The goal is to increase knowledge and understanding of dementia, highlight and address stigma, and inform policy and practice about what’s needed to better support people affected by dementia. The two organisations are working together to build a more dementia friendly New Zealand.
The announcement of the partnership comes just months after Alzheimers NZ released new research that includes the findings of New Zealanders living with dementia talking about the impact of the stigma to which they are subjected.
It also comes just weeks before Alzheimer’s Disease International (ADI) plans to release the findings of a global survey into dementia and stigma. That survey also features responses from New Zealanders.
Ryman Healthcare chief executive Gordon MacLeod said he was delighted to be working with Alzheimers New Zealand.
“Dementia takes a massive toll on those living with the condition, their care partners, and their families and we want to do all we can to help.
“Our team has a wealth of experience in dementia care and we want to use our resources to support Alzheimers NZ in its fight to improve knowledge and understanding of dementia.’’
As part of the agreement Ryman Healthcare has signed up to the New Zealand Dementia Declaration, written by people who have dementia and outlining what they need to live well.
Hundreds of the company’s staff have also joined Alzheimers NZ’s Dementia Friends campaign.
Ryman will also work with Alzheimers NZ to disseminate throughout its villages latest research into the causes and treatment of dementia and give residents and team members the chance to participate in research programmes.

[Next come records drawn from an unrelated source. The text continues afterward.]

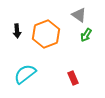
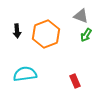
gray triangle: moved 2 px right, 1 px down; rotated 14 degrees counterclockwise
cyan semicircle: rotated 30 degrees clockwise
red rectangle: moved 2 px right, 3 px down
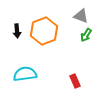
orange hexagon: moved 2 px left, 3 px up
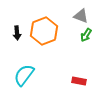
black arrow: moved 2 px down
cyan semicircle: moved 1 px left, 1 px down; rotated 45 degrees counterclockwise
red rectangle: moved 4 px right; rotated 56 degrees counterclockwise
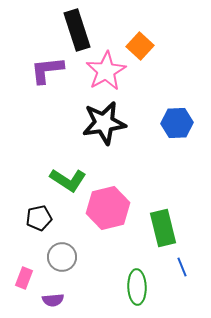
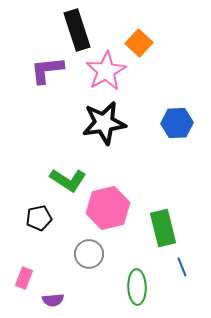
orange square: moved 1 px left, 3 px up
gray circle: moved 27 px right, 3 px up
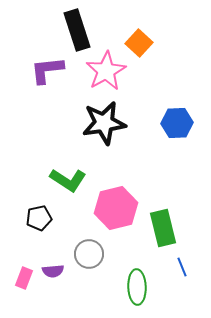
pink hexagon: moved 8 px right
purple semicircle: moved 29 px up
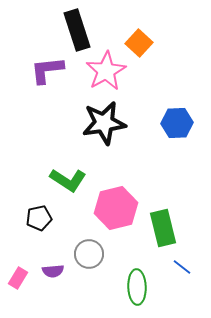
blue line: rotated 30 degrees counterclockwise
pink rectangle: moved 6 px left; rotated 10 degrees clockwise
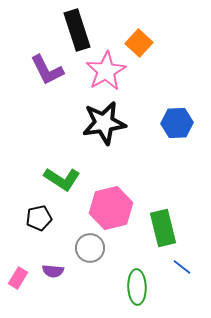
purple L-shape: rotated 111 degrees counterclockwise
green L-shape: moved 6 px left, 1 px up
pink hexagon: moved 5 px left
gray circle: moved 1 px right, 6 px up
purple semicircle: rotated 10 degrees clockwise
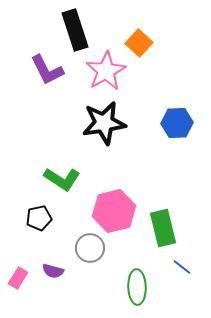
black rectangle: moved 2 px left
pink hexagon: moved 3 px right, 3 px down
purple semicircle: rotated 10 degrees clockwise
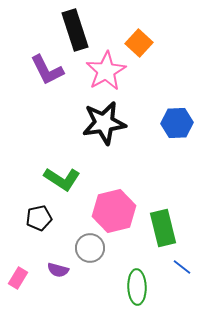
purple semicircle: moved 5 px right, 1 px up
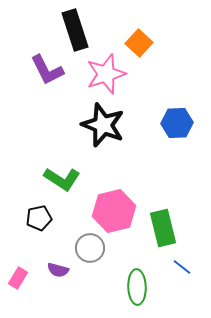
pink star: moved 3 px down; rotated 12 degrees clockwise
black star: moved 1 px left, 2 px down; rotated 30 degrees clockwise
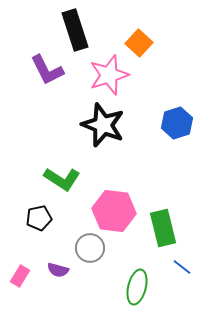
pink star: moved 3 px right, 1 px down
blue hexagon: rotated 16 degrees counterclockwise
pink hexagon: rotated 21 degrees clockwise
pink rectangle: moved 2 px right, 2 px up
green ellipse: rotated 16 degrees clockwise
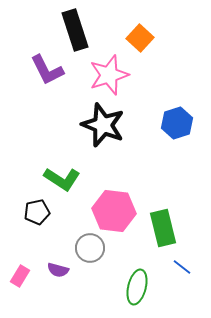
orange square: moved 1 px right, 5 px up
black pentagon: moved 2 px left, 6 px up
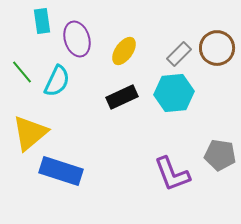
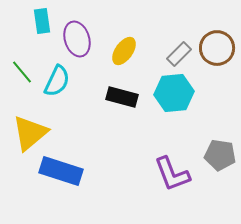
black rectangle: rotated 40 degrees clockwise
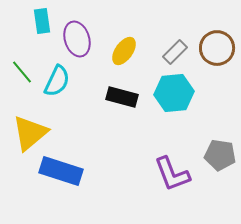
gray rectangle: moved 4 px left, 2 px up
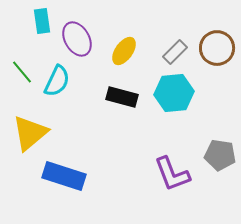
purple ellipse: rotated 12 degrees counterclockwise
blue rectangle: moved 3 px right, 5 px down
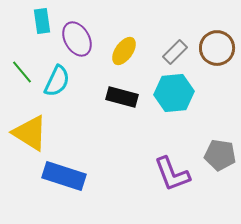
yellow triangle: rotated 48 degrees counterclockwise
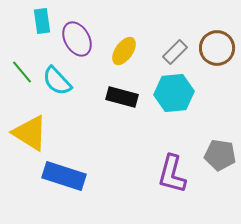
cyan semicircle: rotated 112 degrees clockwise
purple L-shape: rotated 36 degrees clockwise
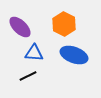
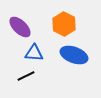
black line: moved 2 px left
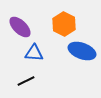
blue ellipse: moved 8 px right, 4 px up
black line: moved 5 px down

“This is a significant alliance for us, and we are really excited about what we can achieve,’’ Mr MacLeod said.
“We’re on the same team in this battle and we know it is only going to get tougher in the years ahead.”
Ryman’s villages have also taken part in the Dementia Friendly New Zealand Programme, and will be audited shortly to make sure they are doing everything they can to provide environments and services that are dementia friendly.